Ces contraintes ont conduit le législateur à prévoir dans le code pénal, une section intitulée "des Peines applicables aux personnes morales" (livre 1, titre 3, chap. 1, sect. 2 du C.pén.). L'article 131-37 dispose que les peines criminelles ou correctionnelles encourues par les personnes morales sont l'amende et dans les cas prévus par la loi, les peines énumérées à l'article 131-39 telles que l'interdiction d'exercer une activité professionnelle ou sociale, la fermeture de l'établissement ayant servi à commettre les faits incriminés, l'exclusion des marchés publics ou encore l'affichage ou la diffusion de la décision prononcée. Quant aux peines contraventionnelles, il s'agit uniquement de l'amende, de l'interdiction d'émettre des chèques ou d'utiliser des cartes de paiement et de la confiscation de la chose qui a servi ou était destinée à commettre l'infraction ou de la chose qui en est le produit (art.131-40).

Parmi ces sanctions, certaines sont également prévues pour les personnes physiques ; c'est le cas notamment de l'amende, de la confiscation et des autres peines portant atteinte à la liberté d'entreprendre, à la capacité bancaire et à la considération. Cependant, dans le cas où elles sont prévues pour les personnes morales, celles-ci sont parfois plus sévères. Par exemple, le taux maximum de l'amende est porté au quintuple de celui prévu pour les personnes physiques (art.131-38 et 131-41).

* **DONNÉES BRUTES**
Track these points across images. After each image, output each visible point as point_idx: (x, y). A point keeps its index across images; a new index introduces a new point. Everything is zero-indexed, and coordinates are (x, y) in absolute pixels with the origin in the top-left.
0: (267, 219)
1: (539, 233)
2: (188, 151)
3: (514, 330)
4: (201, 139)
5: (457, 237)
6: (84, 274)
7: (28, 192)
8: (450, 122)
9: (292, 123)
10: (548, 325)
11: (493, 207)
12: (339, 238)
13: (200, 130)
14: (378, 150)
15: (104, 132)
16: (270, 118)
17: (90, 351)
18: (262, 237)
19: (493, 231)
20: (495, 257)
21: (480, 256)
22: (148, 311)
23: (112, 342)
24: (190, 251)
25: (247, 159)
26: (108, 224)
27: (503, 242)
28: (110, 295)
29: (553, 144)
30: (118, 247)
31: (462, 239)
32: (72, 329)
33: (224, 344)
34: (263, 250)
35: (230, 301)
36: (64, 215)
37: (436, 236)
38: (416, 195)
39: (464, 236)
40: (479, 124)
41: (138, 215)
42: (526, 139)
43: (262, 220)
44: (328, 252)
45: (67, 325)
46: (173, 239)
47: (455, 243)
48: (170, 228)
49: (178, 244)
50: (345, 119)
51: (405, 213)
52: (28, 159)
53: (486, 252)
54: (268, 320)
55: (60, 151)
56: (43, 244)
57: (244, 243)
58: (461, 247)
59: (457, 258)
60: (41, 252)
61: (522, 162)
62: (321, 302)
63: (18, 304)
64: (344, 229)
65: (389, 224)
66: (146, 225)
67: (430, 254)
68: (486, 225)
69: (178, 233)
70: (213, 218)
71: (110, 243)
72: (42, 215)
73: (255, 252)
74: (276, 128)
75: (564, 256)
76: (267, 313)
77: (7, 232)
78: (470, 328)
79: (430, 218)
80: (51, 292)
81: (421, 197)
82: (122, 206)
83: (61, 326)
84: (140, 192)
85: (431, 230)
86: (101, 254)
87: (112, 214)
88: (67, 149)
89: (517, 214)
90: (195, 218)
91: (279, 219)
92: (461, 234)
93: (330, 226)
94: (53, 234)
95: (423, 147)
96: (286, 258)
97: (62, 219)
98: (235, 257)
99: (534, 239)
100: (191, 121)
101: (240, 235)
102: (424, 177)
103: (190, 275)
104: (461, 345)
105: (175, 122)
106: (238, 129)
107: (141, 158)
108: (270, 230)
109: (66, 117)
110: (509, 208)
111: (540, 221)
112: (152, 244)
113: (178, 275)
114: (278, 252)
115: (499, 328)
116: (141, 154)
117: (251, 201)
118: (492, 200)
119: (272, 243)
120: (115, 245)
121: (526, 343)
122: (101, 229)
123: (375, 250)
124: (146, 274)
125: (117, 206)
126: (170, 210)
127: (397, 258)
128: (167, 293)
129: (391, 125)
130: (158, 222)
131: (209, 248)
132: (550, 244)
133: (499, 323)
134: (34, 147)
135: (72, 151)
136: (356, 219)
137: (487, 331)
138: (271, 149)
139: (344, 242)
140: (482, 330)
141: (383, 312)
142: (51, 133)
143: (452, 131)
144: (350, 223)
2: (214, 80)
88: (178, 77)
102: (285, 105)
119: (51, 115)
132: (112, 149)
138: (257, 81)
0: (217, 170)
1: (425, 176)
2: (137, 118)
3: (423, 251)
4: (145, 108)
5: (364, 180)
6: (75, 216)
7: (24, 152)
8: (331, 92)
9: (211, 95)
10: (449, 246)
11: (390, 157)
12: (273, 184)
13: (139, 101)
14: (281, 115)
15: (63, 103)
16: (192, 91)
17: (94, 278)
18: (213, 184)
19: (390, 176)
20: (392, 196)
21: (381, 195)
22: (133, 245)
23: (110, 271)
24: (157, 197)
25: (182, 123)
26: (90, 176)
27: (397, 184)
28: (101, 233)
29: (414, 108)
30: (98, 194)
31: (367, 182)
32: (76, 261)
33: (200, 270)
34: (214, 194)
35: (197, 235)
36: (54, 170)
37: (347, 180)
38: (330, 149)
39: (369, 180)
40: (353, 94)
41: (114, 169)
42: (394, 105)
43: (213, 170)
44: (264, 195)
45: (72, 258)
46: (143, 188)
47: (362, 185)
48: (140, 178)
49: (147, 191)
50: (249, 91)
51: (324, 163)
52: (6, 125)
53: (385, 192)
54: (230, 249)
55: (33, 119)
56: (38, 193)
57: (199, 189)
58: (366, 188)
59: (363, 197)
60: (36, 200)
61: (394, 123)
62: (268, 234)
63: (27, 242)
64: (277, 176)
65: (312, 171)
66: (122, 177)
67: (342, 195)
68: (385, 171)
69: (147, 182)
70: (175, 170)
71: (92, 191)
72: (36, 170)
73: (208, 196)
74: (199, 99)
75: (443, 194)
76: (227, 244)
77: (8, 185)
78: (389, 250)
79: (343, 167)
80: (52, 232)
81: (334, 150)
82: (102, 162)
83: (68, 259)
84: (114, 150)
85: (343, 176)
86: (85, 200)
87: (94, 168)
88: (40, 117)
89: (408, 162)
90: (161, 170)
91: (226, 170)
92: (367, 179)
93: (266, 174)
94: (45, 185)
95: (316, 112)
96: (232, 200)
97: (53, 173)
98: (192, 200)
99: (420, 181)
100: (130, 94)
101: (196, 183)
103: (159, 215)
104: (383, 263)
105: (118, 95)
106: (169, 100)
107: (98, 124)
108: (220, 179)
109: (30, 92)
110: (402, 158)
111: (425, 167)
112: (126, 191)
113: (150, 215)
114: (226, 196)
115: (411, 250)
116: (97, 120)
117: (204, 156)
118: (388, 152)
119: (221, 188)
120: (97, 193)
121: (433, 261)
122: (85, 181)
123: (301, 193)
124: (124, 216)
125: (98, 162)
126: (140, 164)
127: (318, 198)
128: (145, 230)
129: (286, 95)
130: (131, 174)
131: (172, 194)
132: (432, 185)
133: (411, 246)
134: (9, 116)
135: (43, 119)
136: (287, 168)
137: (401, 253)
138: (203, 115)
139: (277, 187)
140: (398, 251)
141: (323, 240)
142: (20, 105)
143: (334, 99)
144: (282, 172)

* **CONSIGNE 1**
Traduisez en anglais la phrase suivante de l'extrait sur les peines des personnes morales : « Par exemple, le taux maximum de l'amende est porté au quintuple de celui prévu pour les personnes physiques (art.131-38 et 131-41). »
* **CONSIGNE 2**
Rédigez la suite de l'extrait sur les peines des personnes morales, en reprenant juste après sa dernière phrase.
Les enregistrements forment un matériau indépendant de l'extrait.

* **RÉPONSE RÉDIGÉE 1**
For example, the maximum rate of the fine is raised to five times the rate provided for natural persons (Arts. 131-38 and 131-41).

* **RÉPONSE RÉDIGÉE 2**
En revanche, la dissolution, le placement sous surveillance judiciaire et l'interdiction de faire appel public à l'épargne sont des sanctions propres aux personnes morales. Mais "bien que la discussion sur ce point ait été rapide, le législateur a bien vu que certaines des sanctions prononcées contre les personnes morales de droit privé étaient inconcevables pour des personnes publiques" (M. J.-C. Bonichot). Ainsi, l'article 131-39 exclut de l'arsenal répressif de la responsabilité pénale des personnes morales de droit public la peine de dissolution et le placement sous surveillance judiciaire qui ne sont pas non plus applicables aux partis ou groupements politiques, ni aux syndicats professionnels. Ce choix s'explique notamment par le principe de continuité du service public. Il n'en reste pas moins que la plupart des peines qui peuvent être prononcées contre les personnes de droit public sont mal adaptées à la commune.

II. Les sanctions prévues sont mal adaptées au cas de la commune

Tout d'abord, le principe même de l'amende pesant sur la commune qui convertit la faute du maire ou du conseil municipal en une peine pécuniaire, peut apparaître choquant. Si l'on veut faire apparaître une responsabilité personnelle des organes ou représentants, leur responsabilité pénale propre suffit ; l'amende appliquée à la collectivité territoriale dont ils ont la charge ne les atteint de toute façon pas dans leur patrimoine propre. L'amende ne se conçoit alors que comme une sanction collective, ce qui a pour principal effet de faire peser sur l'ensemble des citoyens qui ne sont en rien responsables des agissements de la commune, le poids d'une condamnation sanctionnant une infraction dont ils sont les premières victimes. L'absurdité de la situation fait de la peine d'amende, une sanction très critiquée et contestée en ce qui concerne la responsabilité des collectivités territoriales.

Ensuite, l'affichage de la décision prononcée ou la diffusion de celle-ci par la presse écrite ou tout moyen de communication audiovisuelle qui a pour but légitime de prévenir le renouvellement d'infractions, ne serait-ce que par la méfiance que cela peut engendrer pour les contractants apparaît totalement inappropriée au cas de la commune en ce qu'elle "revient à montrer du doigt une collectivité de citoyens qui n'y peuvent rien et seront injustement atteints dans leur dignité et leur honneur de membres d'une collectivité publique" (M. J.-C. Bonichot).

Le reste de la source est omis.